Impact of Fees and Charges

The final pension pot at age 67 depends not only on contributions but also on keeping costs low. For example, investing £1,000 monthly over 17 years, reducing total annual fund and platform charges from 1.5% to 0.5% could leave you around £27,000 better off, assuming a 5% return before charges. Fahy stressed: "That's why it’s important to shop around for the cheapest SIPP and keep the underlying investment costs low."

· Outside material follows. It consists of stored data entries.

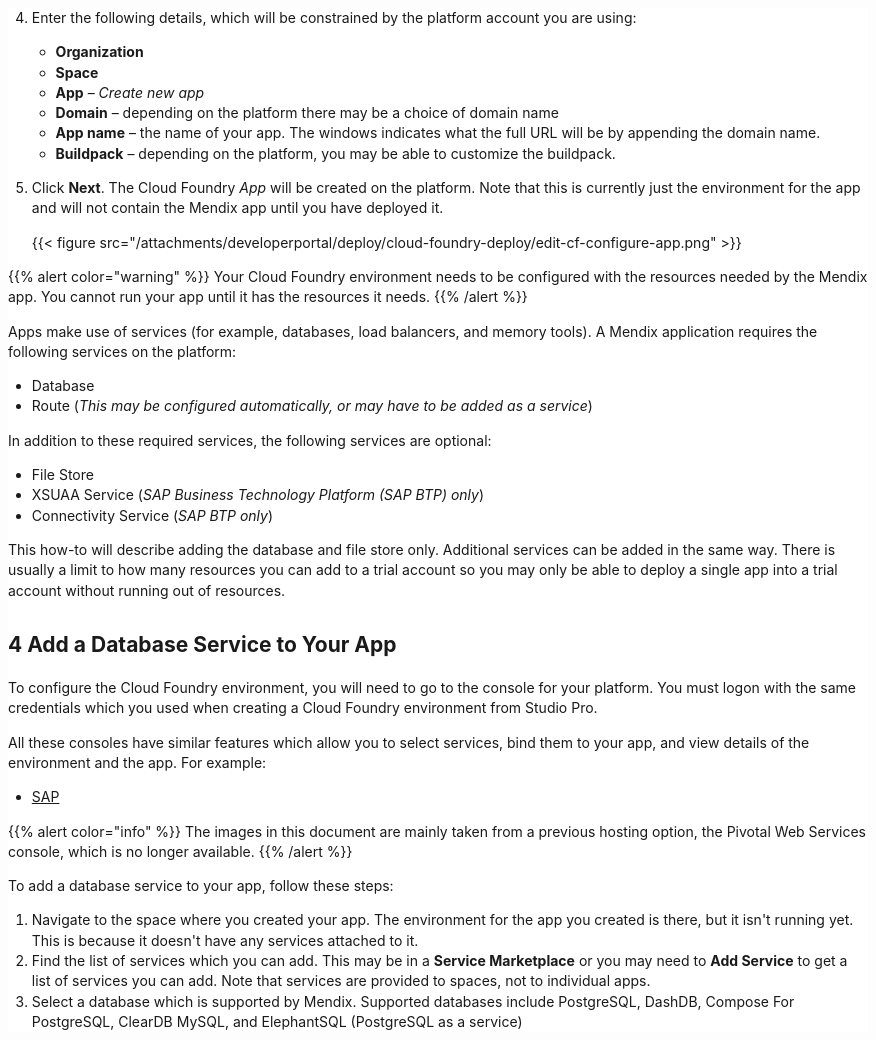 4. Enter the following details, which will be constrained by the platform account you are using:

    * **Organization**
    * **Space**
    * **App** – *Create new app*
    * **Domain** – depending on the platform there may be a choice of domain name
    * **App name** – the name of your app. The windows indicates what the full URL will be by appending the domain name.
    * **Buildpack** – depending on the platform, you may be able to customize the buildpack.

5. Click **Next**. The Cloud Foundry *App* will be created on the platform. Note that this is currently just the environment for the app and will not contain the Mendix app until you have deployed it.

    {{< figure src="/attachments/developerportal/deploy/cloud-foundry-deploy/edit-cf-configure-app.png" >}}

{{% alert color="warning" %}}
Your Cloud Foundry environment needs to be configured with the resources needed by the Mendix app. You cannot run your app until it has the resources it needs. 
{{% /alert %}}

Apps make use of services (for example, databases, load balancers, and memory tools). A Mendix application requires the following services on the platform:

* Database
* Route (*This may be configured automatically, or may have to be added as a service*)

In addition to these required services, the following services are optional:

* File Store
* XSUAA Service (*SAP Business Technology Platform (SAP BTP) only*)
* Connectivity Service (*SAP BTP only*)

This how-to will describe adding the database and file store only. Additional services can be added in the same way. There is usually a limit to how many resources you can add to a trial account so you may only be able to deploy a single app into a trial account without running out of resources.

## 4 Add a Database Service to Your App

To configure the Cloud Foundry environment, you will need to go to the console for your platform. You must logon with the same credentials which you used when creating a Cloud Foundry environment from Studio Pro.

All these consoles have similar features which allow you to select services, bind them to your app, and view details of the environment and the app. For example:

* [SAP](https://account.hanatrial.ondemand.com/cockpit#/home/trialhome)

{{% alert color="info" %}}
The images in this document are mainly taken from a previous hosting option, the Pivotal Web Services console, which is no longer available.
{{% /alert %}}

To add a database service to your app, follow these steps:

1. Navigate to the space where you created your app. The environment for the app you created is there, but it isn't running yet. This is because it doesn't have any services attached to it.
2. Find the list of services which you can add. This may be in a **Service Marketplace** or you may need to **Add Service** to get a list of services you can add. Note that services are provided to spaces, not to individual apps.
3. Select a database which is supported by Mendix. Supported databases include PostgreSQL, DashDB, Compose For PostgreSQL, ClearDB MySQL, and ElephantSQL (PostgreSQL as a service)
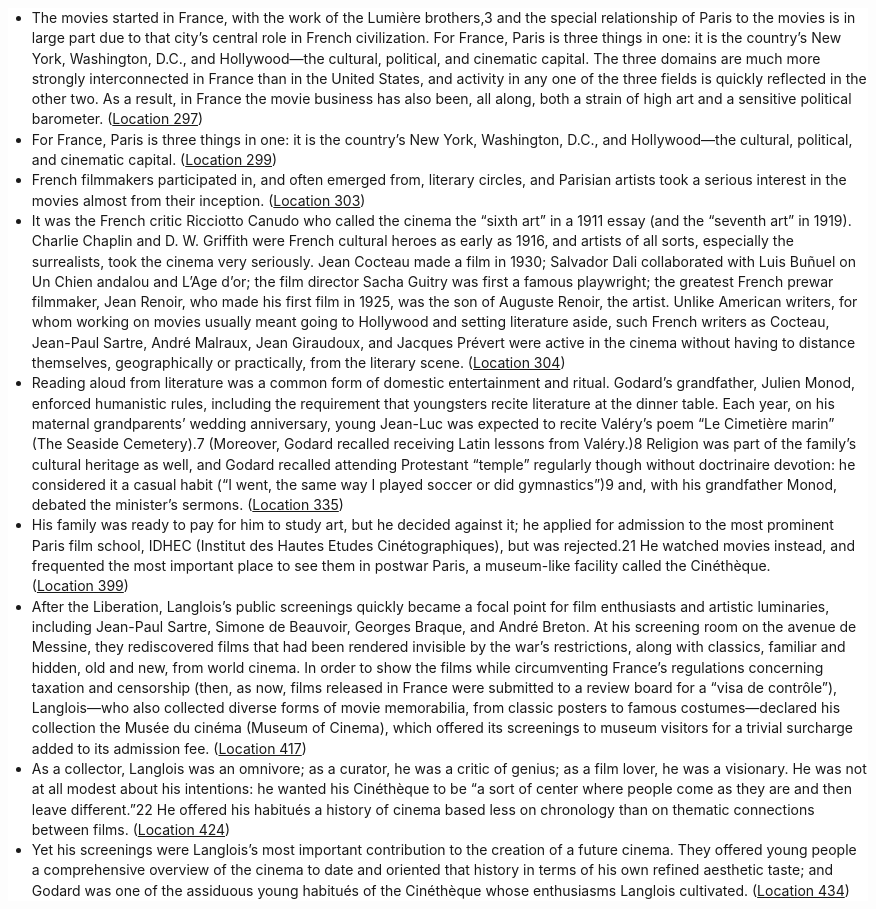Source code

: - The movies started in France, with the work of the Lumière brothers,3 and the special relationship of Paris to the movies is in large part due to that city’s central role in French civilization. For France, Paris is three things in one: it is the country’s New York, Washington, D.C., and Hollywood—the cultural, political, and cinematic capital. The three domains are much more strongly interconnected in France than in the United States, and activity in any one of the three fields is quickly reflected in the other two. As a result, in France the movie business has also been, all along, both a strain of high art and a sensitive political barometer. ([Location 297](https://readwise.io/to_kindle?action=open&asin=B00FO7F6LM&location=297))
- For France, Paris is three things in one: it is the country’s New York, Washington, D.C., and Hollywood—the cultural, political, and cinematic capital. ([Location 299](https://readwise.io/to_kindle?action=open&asin=B00FO7F6LM&location=299))
- French filmmakers participated in, and often emerged from, literary circles, and Parisian artists took a serious interest in the movies almost from their inception. ([Location 303](https://readwise.io/to_kindle?action=open&asin=B00FO7F6LM&location=303))
- It was the French critic Ricciotto Canudo who called the cinema the “sixth art” in a 1911 essay (and the “seventh art” in 1919). Charlie Chaplin and D. W. Griffith were French cultural heroes as early as 1916, and artists of all sorts, especially the surrealists, took the cinema very seriously. Jean Cocteau made a film in 1930; Salvador Dali collaborated with Luis Buñuel on Un Chien andalou and L’Age d’or; the film director Sacha Guitry was first a famous playwright; the greatest French prewar filmmaker, Jean Renoir, who made his first film in 1925, was the son of Auguste Renoir, the artist. Unlike American writers, for whom working on movies usually meant going to Hollywood and setting literature aside, such French writers as Cocteau, Jean-Paul Sartre, André Malraux, Jean Giraudoux, and Jacques Prévert were active in the cinema without having to distance themselves, geographically or practically, from the literary scene. ([Location 304](https://readwise.io/to_kindle?action=open&asin=B00FO7F6LM&location=304))
- Reading aloud from literature was a common form of domestic entertainment and ritual. Godard’s grandfather, Julien Monod, enforced humanistic rules, including the requirement that youngsters recite literature at the dinner table. Each year, on his maternal grandparents’ wedding anniversary, young Jean-Luc was expected to recite Valéry’s poem “Le Cimetière marin” (The Seaside Cemetery).7 (Moreover, Godard recalled receiving Latin lessons from Valéry.)8 Religion was part of the family’s cultural heritage as well, and Godard recalled attending Protestant “temple” regularly though without doctrinaire devotion: he considered it a casual habit (“I went, the same way I played soccer or did gymnastics”)9 and, with his grandfather Monod, debated the minister’s sermons. ([Location 335](https://readwise.io/to_kindle?action=open&asin=B00FO7F6LM&location=335))
- His family was ready to pay for him to study art, but he decided against it; he applied for admission to the most prominent Paris film school, IDHEC (Institut des Hautes Etudes Cinétographiques), but was rejected.21 He watched movies instead, and frequented the most important place to see them in postwar Paris, a museum-like facility called the Cinéthèque. ([Location 399](https://readwise.io/to_kindle?action=open&asin=B00FO7F6LM&location=399))
- After the Liberation, Langlois’s public screenings quickly became a focal point for film enthusiasts and artistic luminaries, including Jean-Paul Sartre, Simone de Beauvoir, Georges Braque, and André Breton. At his screening room on the avenue de Messine, they rediscovered films that had been rendered invisible by the war’s restrictions, along with classics, familiar and hidden, old and new, from world cinema. In order to show the films while circumventing France’s regulations concerning taxation and censorship (then, as now, films released in France were submitted to a review board for a “visa de contrôle”), Langlois—who also collected diverse forms of movie memorabilia, from classic posters to famous costumes—declared his collection the Musée du cinéma (Museum of Cinema), which offered its screenings to museum visitors for a trivial surcharge added to its admission fee. ([Location 417](https://readwise.io/to_kindle?action=open&asin=B00FO7F6LM&location=417))
- As a collector, Langlois was an omnivore; as a curator, he was a critic of genius; as a film lover, he was a visionary. He was not at all modest about his intentions: he wanted his Cinéthèque to be “a sort of center where people come as they are and then leave different.”22 He offered his habitués a history of cinema based less on chronology than on thematic connections between films. ([Location 424](https://readwise.io/to_kindle?action=open&asin=B00FO7F6LM&location=424))
- Yet his screenings were Langlois’s most important contribution to the creation of a future cinema. They offered young people a comprehensive overview of the cinema to date and oriented that history in terms of his own refined aesthetic taste; and Godard was one of the assiduous young habitués of the Cinéthèque whose enthusiasms Langlois cultivated. ([Location 434](https://readwise.io/to_kindle?action=open&asin=B00FO7F6LM&location=434))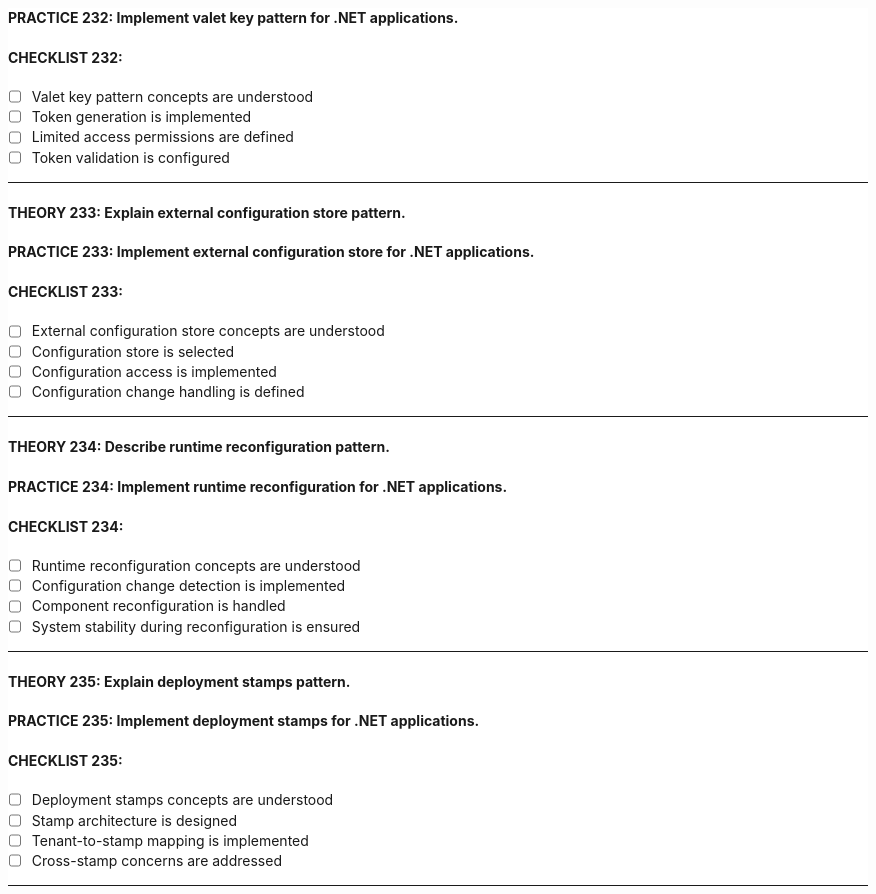 #### PRACTICE 232: Implement valet key pattern for .NET applications.

#### CHECKLIST 232:

- [ ] Valet key pattern concepts are understood
- [ ] Token generation is implemented
- [ ] Limited access permissions are defined
- [ ] Token validation is configured

---

#### THEORY 233: Explain external configuration store pattern.

#### PRACTICE 233: Implement external configuration store for .NET applications.

#### CHECKLIST 233:

- [ ] External configuration store concepts are understood
- [ ] Configuration store is selected
- [ ] Configuration access is implemented
- [ ] Configuration change handling is defined

---

#### THEORY 234: Describe runtime reconfiguration pattern.

#### PRACTICE 234: Implement runtime reconfiguration for .NET applications.

#### CHECKLIST 234:

- [ ] Runtime reconfiguration concepts are understood
- [ ] Configuration change detection is implemented
- [ ] Component reconfiguration is handled
- [ ] System stability during reconfiguration is ensured

---

#### THEORY 235: Explain deployment stamps pattern.

#### PRACTICE 235: Implement deployment stamps for .NET applications.

#### CHECKLIST 235:

- [ ] Deployment stamps concepts are understood
- [ ] Stamp architecture is designed
- [ ] Tenant-to-stamp mapping is implemented
- [ ] Cross-stamp concerns are addressed

---
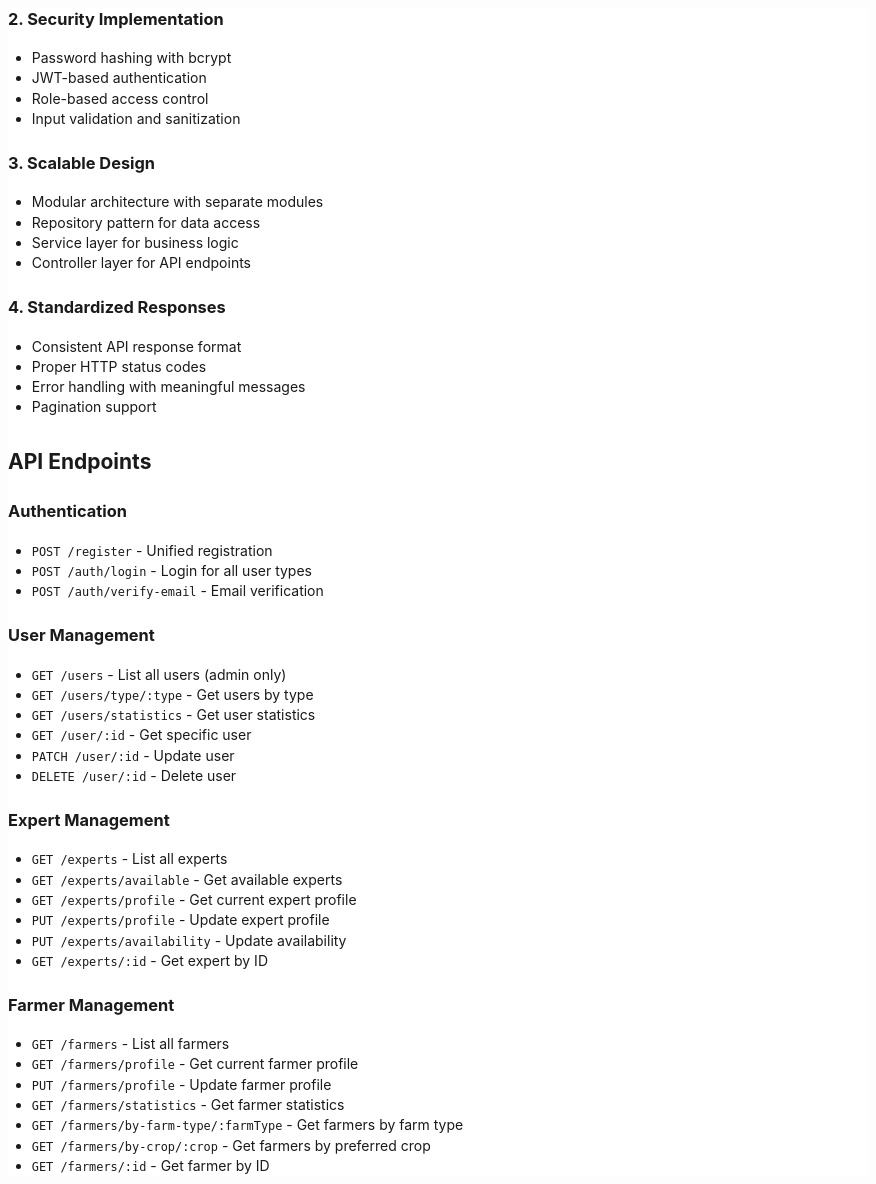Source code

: ### 2. Security Implementation

- Password hashing with bcrypt
- JWT-based authentication
- Role-based access control
- Input validation and sanitization

### 3. Scalable Design

- Modular architecture with separate modules
- Repository pattern for data access
- Service layer for business logic
- Controller layer for API endpoints

### 4. Standardized Responses

- Consistent API response format
- Proper HTTP status codes
- Error handling with meaningful messages
- Pagination support

## API Endpoints

### Authentication

- `POST /register` - Unified registration
- `POST /auth/login` - Login for all user types
- `POST /auth/verify-email` - Email verification

### User Management

- `GET /users` - List all users (admin only)
- `GET /users/type/:type` - Get users by type
- `GET /users/statistics` - Get user statistics
- `GET /user/:id` - Get specific user
- `PATCH /user/:id` - Update user
- `DELETE /user/:id` - Delete user

### Expert Management

- `GET /experts` - List all experts
- `GET /experts/available` - Get available experts
- `GET /experts/profile` - Get current expert profile
- `PUT /experts/profile` - Update expert profile
- `PUT /experts/availability` - Update availability
- `GET /experts/:id` - Get expert by ID

### Farmer Management

- `GET /farmers` - List all farmers
- `GET /farmers/profile` - Get current farmer profile
- `PUT /farmers/profile` - Update farmer profile
- `GET /farmers/statistics` - Get farmer statistics
- `GET /farmers/by-farm-type/:farmType` - Get farmers by farm type
- `GET /farmers/by-crop/:crop` - Get farmers by preferred crop
- `GET /farmers/:id` - Get farmer by ID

Money Saving Expert's top DIY SIPP providers include AJ Bell, Fidelity, Interactive Investor, Hargreaves Lansdown, and InvestEngine. Professionally-managed platforms include AJ Bell, Interactive Investor, and Vanguard. Fees range from 0% to 0.45%.

Retirement Income Targets

According to the Pensions and Lifetime Savings Association (PLSA) standards, a single person needs £32,700 a year after tax for a moderate retirement, assuming no mortgage or rent. After accounting for the full state pension, a private pension pot of roughly £335,000 to £505,000 may be required, based on typical annuity income levels.

Fahy noted that how you build your pension pot depends partly on employment status. Employees should contribute enough to receive the maximum employer match, as not doing so is effectively turning down free money. He concluded: "So if you are 50 with no pension pot, the best time to start saving for retirement was yesterday. The second-best time is today."